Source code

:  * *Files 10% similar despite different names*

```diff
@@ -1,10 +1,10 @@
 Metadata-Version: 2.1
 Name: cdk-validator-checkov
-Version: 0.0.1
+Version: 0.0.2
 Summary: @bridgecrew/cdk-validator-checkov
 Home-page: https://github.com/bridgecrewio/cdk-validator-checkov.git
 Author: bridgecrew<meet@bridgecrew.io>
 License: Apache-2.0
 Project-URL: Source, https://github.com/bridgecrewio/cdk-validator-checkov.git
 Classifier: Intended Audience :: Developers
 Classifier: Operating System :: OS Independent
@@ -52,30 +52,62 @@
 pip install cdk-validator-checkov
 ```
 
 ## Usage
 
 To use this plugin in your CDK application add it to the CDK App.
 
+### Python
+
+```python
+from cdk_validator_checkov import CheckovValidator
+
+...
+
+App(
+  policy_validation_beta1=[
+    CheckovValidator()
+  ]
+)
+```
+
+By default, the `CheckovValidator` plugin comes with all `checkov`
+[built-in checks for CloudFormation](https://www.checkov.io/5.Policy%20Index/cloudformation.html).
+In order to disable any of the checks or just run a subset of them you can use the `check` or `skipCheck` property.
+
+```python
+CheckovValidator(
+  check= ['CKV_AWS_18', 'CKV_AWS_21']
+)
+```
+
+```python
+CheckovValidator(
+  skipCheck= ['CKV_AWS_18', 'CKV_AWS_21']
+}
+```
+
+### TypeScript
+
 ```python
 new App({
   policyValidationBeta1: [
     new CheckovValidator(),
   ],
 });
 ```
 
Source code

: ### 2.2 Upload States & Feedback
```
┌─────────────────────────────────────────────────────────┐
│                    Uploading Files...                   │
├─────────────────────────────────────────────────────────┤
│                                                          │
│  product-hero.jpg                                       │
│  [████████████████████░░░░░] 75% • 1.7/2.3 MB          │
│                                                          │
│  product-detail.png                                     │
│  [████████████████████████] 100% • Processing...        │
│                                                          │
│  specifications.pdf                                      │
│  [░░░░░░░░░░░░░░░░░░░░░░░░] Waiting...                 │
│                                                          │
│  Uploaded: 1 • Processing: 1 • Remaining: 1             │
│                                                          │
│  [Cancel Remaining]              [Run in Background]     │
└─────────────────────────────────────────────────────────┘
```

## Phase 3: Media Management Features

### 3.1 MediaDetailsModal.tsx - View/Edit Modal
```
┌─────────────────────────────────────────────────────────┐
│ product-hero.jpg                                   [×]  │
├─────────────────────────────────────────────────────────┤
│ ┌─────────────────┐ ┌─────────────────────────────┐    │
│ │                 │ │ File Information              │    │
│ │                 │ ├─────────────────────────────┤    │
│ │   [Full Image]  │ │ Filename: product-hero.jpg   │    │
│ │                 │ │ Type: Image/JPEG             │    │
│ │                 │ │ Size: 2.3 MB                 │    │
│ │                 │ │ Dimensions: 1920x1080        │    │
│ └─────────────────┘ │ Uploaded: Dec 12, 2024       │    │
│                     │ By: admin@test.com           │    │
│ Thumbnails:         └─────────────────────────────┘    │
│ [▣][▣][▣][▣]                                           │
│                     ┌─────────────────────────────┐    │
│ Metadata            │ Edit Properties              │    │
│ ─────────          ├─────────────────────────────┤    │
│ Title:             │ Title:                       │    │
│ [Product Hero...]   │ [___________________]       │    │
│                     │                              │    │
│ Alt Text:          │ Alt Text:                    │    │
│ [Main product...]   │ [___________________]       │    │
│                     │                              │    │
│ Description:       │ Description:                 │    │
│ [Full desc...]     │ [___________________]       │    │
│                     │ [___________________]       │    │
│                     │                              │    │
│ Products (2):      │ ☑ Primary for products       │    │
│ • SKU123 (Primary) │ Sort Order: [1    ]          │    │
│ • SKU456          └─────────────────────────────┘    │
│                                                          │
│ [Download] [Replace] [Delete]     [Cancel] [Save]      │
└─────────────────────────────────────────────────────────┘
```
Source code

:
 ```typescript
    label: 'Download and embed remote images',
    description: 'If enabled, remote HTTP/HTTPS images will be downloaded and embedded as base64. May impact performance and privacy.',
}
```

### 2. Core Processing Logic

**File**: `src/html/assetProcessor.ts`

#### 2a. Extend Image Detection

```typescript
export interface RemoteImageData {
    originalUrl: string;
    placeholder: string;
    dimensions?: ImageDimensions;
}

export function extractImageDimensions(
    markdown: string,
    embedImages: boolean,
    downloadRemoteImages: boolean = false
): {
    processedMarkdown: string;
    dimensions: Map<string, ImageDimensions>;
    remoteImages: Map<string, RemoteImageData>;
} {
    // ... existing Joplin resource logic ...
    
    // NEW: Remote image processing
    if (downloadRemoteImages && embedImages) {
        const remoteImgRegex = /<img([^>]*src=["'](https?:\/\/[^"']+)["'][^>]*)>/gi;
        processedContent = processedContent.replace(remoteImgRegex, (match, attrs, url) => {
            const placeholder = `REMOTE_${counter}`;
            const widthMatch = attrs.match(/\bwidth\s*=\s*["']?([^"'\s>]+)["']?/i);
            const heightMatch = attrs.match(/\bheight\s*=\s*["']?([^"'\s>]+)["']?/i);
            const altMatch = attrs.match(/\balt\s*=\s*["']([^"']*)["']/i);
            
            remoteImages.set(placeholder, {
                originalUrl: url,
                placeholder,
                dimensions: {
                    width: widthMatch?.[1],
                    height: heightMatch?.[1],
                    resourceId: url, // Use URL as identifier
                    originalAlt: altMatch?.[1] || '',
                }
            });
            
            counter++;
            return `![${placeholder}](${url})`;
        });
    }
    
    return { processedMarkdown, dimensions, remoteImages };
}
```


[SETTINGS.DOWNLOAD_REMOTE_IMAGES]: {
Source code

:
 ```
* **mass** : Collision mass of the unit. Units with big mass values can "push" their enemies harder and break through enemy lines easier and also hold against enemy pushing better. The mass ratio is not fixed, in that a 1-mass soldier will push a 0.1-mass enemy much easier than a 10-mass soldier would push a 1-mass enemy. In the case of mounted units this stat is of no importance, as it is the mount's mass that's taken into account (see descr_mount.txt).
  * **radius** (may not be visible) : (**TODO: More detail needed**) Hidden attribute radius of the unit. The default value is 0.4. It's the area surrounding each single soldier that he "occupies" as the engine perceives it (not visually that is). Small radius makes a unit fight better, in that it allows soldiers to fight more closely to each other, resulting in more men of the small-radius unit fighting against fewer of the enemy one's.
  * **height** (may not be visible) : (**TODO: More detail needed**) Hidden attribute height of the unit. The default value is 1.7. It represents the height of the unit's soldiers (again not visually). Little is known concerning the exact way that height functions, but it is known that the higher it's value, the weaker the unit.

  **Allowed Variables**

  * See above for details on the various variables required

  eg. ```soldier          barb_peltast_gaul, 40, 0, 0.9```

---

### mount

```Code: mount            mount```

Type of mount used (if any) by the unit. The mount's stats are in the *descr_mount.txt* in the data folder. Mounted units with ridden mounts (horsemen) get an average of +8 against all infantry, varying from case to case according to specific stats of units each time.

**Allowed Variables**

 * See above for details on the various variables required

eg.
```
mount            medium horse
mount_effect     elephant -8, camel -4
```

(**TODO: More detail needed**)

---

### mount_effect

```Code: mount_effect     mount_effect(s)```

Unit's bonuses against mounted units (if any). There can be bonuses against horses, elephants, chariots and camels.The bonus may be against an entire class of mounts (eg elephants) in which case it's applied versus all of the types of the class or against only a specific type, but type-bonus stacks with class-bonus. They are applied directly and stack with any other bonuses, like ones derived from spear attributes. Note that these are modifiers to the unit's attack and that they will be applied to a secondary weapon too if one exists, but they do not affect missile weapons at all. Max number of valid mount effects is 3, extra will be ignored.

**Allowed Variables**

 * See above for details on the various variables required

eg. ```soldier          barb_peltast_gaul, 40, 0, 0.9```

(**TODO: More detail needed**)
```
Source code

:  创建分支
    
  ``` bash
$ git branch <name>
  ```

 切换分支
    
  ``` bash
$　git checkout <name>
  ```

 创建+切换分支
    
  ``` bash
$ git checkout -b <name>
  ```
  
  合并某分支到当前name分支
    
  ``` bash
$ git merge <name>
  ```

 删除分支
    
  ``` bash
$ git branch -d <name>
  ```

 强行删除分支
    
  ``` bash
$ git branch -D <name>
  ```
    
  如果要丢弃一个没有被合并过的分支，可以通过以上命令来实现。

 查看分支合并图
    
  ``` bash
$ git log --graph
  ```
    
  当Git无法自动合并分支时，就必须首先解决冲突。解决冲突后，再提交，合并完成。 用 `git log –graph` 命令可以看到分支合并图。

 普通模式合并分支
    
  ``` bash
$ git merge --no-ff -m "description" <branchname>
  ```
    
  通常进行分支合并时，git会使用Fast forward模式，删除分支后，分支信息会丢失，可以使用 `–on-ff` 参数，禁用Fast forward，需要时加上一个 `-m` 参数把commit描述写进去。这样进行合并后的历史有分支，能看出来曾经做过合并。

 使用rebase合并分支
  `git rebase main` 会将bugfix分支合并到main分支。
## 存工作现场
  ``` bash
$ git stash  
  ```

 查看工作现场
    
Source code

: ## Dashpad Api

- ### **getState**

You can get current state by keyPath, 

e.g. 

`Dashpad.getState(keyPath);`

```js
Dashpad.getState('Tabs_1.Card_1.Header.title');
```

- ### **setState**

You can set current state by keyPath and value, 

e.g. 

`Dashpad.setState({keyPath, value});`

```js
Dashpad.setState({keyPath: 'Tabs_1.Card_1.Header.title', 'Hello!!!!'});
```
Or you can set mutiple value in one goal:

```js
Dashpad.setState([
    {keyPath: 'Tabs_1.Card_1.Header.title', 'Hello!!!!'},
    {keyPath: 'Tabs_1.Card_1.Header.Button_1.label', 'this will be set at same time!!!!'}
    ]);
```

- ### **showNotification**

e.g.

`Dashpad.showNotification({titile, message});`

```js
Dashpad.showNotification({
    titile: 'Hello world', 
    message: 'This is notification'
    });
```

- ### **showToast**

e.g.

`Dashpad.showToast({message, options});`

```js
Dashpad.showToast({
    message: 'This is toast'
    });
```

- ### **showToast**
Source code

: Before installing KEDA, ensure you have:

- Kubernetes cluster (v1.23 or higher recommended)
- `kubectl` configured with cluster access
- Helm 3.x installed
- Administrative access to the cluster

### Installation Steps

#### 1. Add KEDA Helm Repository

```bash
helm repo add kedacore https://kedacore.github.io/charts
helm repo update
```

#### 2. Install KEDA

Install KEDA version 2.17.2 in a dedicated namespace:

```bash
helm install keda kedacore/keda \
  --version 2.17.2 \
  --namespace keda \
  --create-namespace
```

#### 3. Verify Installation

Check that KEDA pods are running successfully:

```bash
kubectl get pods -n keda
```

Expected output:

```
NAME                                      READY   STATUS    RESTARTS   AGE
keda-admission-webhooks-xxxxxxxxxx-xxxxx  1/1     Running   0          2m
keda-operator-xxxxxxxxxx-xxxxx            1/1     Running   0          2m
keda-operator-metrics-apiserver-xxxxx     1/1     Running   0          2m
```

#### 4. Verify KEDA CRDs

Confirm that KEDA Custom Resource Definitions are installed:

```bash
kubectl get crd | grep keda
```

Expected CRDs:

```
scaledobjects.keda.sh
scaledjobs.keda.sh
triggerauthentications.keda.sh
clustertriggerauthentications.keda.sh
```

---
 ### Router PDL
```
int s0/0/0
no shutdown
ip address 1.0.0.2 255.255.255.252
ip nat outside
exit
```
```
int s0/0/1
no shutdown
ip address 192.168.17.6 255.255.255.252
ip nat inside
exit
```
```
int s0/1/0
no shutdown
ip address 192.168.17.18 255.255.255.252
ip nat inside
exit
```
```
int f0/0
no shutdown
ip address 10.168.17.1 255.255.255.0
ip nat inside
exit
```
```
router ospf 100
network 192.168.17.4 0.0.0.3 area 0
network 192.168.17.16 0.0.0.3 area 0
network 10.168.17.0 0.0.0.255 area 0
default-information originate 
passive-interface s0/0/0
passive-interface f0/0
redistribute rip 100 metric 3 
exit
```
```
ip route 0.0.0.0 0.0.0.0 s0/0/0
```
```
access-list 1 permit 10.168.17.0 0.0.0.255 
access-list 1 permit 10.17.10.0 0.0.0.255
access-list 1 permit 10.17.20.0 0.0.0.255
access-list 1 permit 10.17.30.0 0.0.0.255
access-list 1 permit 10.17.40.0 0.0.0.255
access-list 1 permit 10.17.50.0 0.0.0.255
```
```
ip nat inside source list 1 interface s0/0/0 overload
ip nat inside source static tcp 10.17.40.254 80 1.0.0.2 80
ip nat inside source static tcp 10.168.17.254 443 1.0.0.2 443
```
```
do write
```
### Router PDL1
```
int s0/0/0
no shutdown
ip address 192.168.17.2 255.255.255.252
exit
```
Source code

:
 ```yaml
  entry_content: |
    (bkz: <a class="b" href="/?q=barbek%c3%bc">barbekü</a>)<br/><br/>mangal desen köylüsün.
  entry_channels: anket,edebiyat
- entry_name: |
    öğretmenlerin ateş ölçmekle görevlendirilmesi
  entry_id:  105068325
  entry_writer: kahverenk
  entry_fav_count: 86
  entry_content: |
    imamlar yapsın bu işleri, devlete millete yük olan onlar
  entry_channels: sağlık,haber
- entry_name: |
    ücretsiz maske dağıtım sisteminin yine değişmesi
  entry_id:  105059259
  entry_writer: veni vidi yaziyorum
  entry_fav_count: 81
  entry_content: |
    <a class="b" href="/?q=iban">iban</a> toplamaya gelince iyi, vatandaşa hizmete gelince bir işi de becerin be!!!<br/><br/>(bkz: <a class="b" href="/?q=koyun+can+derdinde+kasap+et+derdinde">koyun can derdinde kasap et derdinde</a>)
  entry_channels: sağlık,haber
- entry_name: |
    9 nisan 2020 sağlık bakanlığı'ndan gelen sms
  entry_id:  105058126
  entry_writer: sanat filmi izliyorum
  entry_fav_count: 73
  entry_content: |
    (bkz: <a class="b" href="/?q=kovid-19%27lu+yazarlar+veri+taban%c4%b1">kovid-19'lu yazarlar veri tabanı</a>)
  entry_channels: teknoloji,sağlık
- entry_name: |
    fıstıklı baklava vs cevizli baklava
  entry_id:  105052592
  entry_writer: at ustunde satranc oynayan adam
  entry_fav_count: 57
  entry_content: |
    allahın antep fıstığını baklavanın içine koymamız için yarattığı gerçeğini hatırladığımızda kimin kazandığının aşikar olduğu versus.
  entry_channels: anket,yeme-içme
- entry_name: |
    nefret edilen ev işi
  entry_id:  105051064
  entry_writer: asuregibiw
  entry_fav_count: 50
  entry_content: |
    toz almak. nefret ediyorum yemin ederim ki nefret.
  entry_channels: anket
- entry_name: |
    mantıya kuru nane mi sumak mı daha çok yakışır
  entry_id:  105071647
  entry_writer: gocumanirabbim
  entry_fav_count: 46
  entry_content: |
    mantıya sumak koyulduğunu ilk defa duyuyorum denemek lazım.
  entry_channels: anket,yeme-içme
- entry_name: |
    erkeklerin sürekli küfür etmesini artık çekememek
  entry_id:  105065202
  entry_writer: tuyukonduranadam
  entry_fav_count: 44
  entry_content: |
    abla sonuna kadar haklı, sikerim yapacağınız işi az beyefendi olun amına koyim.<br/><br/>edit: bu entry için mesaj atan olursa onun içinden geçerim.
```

::::::::::

Search the records above for the word "static" and give the number of lines where it occurs, nothing else.

* _Task solution_
2